Use Ngrok for Testing APIs on Dev

Recently I was hastily building an API for a client and I wanted to run some tests against it. I’ve written before about using Runscope for API testing, but this was against a local dev platform (inside a VM, not directly on my laptop) rather than a public API. The same problem arises if you want to access a local site or API from elsewhere or from a mobile device. In all these scenarios, ngrok is your friend.

Ngrok allows you to create a secure tunnel from wherever to the outside world, so it’s ideal for testing development APIs and I use it often for this type of thing. I also use it for debugging things that don’t need to be tunnelled particularly – ngrok provides a web interface which allows you to inspect traffic and replay requests (I’ve blogged about ngrok before, I use it with hubot for local development).

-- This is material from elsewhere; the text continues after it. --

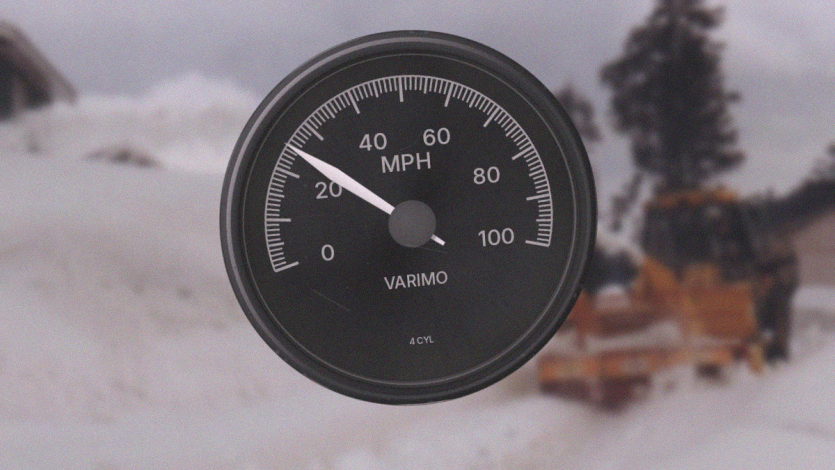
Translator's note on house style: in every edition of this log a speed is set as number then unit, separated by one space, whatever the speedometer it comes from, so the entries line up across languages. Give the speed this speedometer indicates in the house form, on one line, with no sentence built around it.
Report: 25 mph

One thing which did trip me up and that I’d like to remember how to do in future, is how to set the Host header when using ngrok. You can’t send a Host header when you create the request, because ngrok routes traffic by host header, but what you can do is instruct the tunnel what the Host header should be set to, and it will do that on the way through. The command looks like this:

ngrok http --host-header=example.mysite.local 80

This opens an HTTP tunnel to port 80 (on my VM) to the outside world (ngrok assigns you a random URL) and to add the Host: example.mysite.local to the request as it comes through. For my local development server which uses the Host header to work out which apache vhost to use, this works really well. Using this approach I was able to develop and run my runscope tests against the local version of the API, and then change the environment settings and test again when we deployed to the other “real” platforms.